Requirements: - The absent person must be implied, never named or shown - Their routine should be visible through the arrangement of objects (work, leisure, domestic) - At least five distinct props, each contributing to the sense of a specific life - The room should feel lived in, not staged

Prompts: - What did this person do for work? What evidence remains? - What did they do for leisure? What small pleasures had they developed? - What were their morning and evening habits? Can the player see them in the room? - What is missing now that they are gone? What trace of absence exists?

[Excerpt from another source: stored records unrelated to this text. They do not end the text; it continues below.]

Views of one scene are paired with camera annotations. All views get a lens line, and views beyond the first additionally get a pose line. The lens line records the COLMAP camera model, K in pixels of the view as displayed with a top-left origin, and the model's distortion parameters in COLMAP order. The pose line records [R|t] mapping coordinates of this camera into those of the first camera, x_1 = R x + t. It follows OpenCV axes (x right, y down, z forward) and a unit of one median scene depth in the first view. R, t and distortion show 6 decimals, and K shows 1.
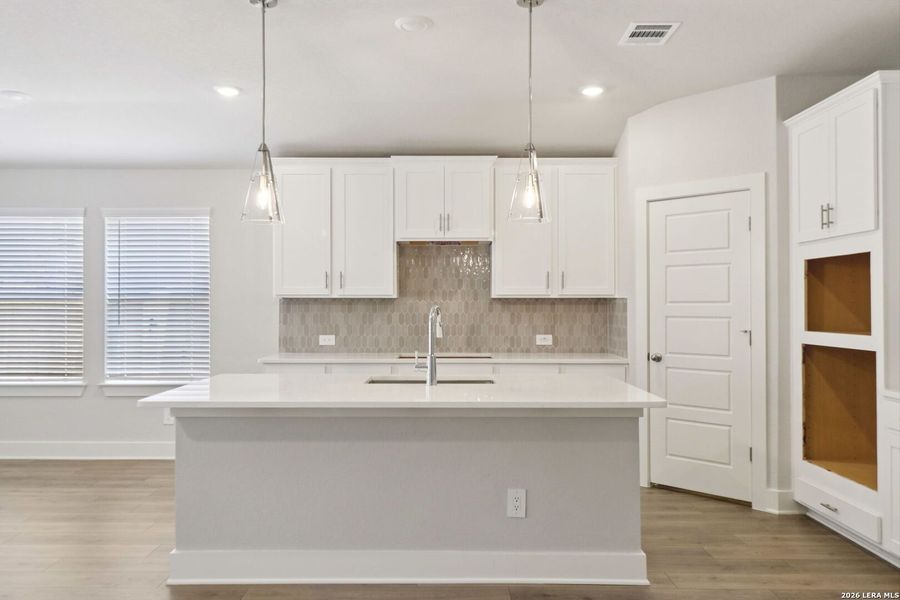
lens RADIAL K [[673.2, 0, 454.5], [0, 673.2, 302.5], [0, 0, 1]] dist [0.007361, -0.003306]
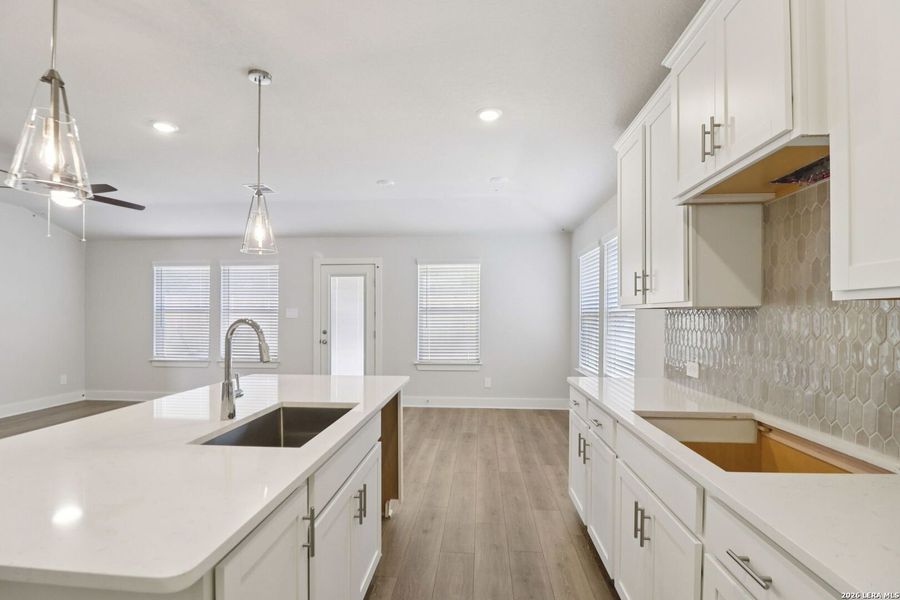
lens RADIAL K [[429.3, 0, 451.0], [0, 429.3, 321.2], [0, 0, 1]] dist [-0.004144, -0.008476]
pose [[-0.087014, 0.011337, -0.996143, 0.282519], [-0.001597, 0.999932, 0.011519, 0.001642], [0.996206, 0.002593, -0.086991, 0.829784]]
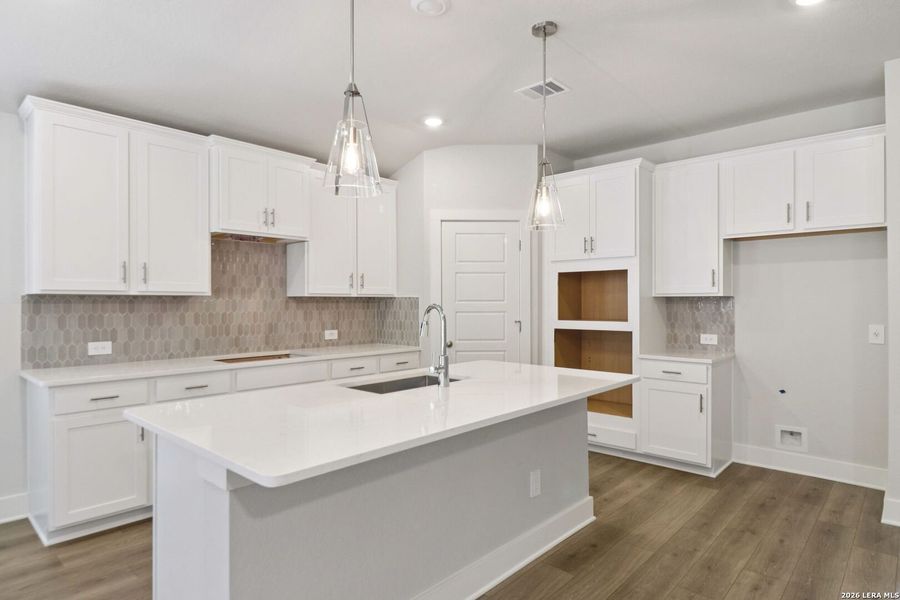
lens RADIAL K [[501.9, 0, 445.3], [0, 501.9, 303.4], [0, 0, 1]] dist [-0.003743, -0.000834]
pose [[0.690382, -0.003117, 0.723439, -0.350444], [-0.001059, 0.999985, 0.005319, -0.000390], [-0.723445, -0.004438, 0.690368, 0.316026]]
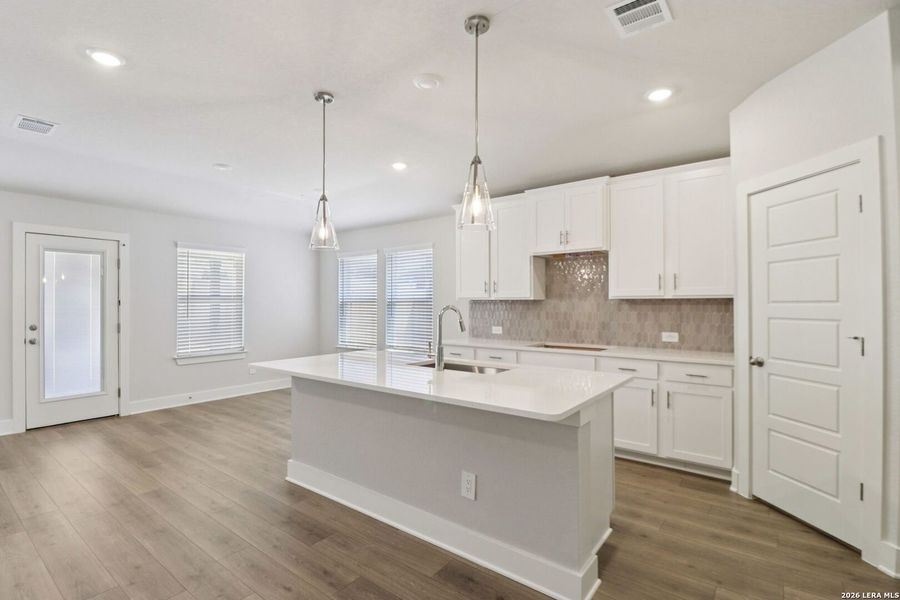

Deliverables: - A detailed room description - A list of the five-to-ten props with their placement and significance - A one-paragraph character sketch of the implied absent person — who they were, distilled from their room

🎯 Tradeoff Spotlight: Specificity is the cost of this exercise. Generic routine-traces produce generic absent people. To make the person specific, you must commit to specific hobbies, specific jobs, specific domestic rhythms. Resist the temptation to stay abstract. Decide: this person was a bookbinder, or a radio hobbyist, or a caretaker for an elderly parent. The commitment produces the specificity; the specificity produces the emotional weight.


Where to Go Next

If you completed exercises 22.4, 22.6, and 22.10, you have now added environmental storytelling to Level 1, tested it with a real player, and revised based on what you learned. That is the full practice cycle.

If you completed exercises 22.1, 22.3, 22.7, 22.9, 22.11, and 22.12, you have also built the writerly muscle that environmental storytelling requires — composition, worldbuilding, restraint, and trust in the player.

If you completed 22.13, 22.14, and 22.15, you have begun the finer-grained work of lighting, temporal layering, and specific-human implication — the sub-disciplines that elevate competent environmental storytelling to craft.

Chapter 23 turns to cutscenes and in-engine cinematics — the narrative technique that coexists uneasily with environmental storytelling. When do you show the player the story directly, versus letting them discover it? The answer, as you will see, is that the two techniques are complementary, not opposed. A great narrative game uses both.